AUFGABENSTELLUNG: Welche Zeilen der Einträge enthalten die Zeichenfolge „qUnion“? Gib jede dieser Zeilen vollständig zurück.

GEGEBENE ANGABEN:
--------------------------------

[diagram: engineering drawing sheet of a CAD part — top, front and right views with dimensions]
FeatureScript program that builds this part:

--------------------------------

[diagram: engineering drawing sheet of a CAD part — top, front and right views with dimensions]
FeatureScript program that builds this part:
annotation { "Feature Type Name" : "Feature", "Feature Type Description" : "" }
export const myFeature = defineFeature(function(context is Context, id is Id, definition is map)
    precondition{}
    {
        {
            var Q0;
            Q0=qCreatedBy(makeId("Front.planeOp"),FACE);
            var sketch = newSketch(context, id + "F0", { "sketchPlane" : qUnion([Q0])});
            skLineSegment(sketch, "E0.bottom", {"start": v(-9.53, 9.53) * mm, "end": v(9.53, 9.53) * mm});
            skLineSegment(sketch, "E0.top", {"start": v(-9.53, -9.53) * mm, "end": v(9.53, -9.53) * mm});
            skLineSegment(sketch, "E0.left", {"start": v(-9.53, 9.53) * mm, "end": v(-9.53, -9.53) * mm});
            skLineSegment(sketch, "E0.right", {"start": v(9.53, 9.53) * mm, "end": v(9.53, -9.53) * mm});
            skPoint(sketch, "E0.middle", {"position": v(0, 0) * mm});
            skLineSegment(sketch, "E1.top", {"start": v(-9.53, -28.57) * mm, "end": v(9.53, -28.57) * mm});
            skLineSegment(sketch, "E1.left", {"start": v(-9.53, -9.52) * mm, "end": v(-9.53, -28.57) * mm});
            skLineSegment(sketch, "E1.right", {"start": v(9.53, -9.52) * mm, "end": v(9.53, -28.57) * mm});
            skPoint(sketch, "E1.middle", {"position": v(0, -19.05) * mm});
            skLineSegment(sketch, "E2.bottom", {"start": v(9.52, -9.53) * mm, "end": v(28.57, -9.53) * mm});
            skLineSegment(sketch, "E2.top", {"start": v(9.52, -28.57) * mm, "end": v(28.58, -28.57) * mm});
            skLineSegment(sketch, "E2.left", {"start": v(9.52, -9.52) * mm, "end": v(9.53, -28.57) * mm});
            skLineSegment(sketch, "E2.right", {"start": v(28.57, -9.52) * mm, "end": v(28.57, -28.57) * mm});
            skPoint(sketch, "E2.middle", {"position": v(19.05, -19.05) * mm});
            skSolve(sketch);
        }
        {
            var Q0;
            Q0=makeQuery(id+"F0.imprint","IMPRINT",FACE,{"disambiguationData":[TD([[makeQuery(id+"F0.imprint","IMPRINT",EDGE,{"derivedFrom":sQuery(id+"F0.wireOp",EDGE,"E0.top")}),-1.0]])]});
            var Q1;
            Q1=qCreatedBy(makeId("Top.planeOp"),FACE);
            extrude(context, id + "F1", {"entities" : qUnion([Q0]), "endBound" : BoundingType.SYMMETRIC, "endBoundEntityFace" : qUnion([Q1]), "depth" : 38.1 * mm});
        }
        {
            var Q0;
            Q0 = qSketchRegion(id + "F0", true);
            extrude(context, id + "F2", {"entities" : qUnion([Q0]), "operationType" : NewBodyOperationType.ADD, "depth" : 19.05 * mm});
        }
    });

--------------------------------

MUSTERLÖSUNG:
            var sketch = newSketch(context, id + "F0", { "sketchPlane" : qUnion([Q0])});
            extrude(context, id + "F1", {"entities" : qUnion([Q0]), "endBound" : BoundingType.SYMMETRIC, "endBoundEntityFace" : qUnion([Q1]), "depth" : 38.1 * mm});
            extrude(context, id + "F2", {"entities" : qUnion([Q0]), "operationType" : NewBodyOperationType.ADD, "depth" : 19.05 * mm});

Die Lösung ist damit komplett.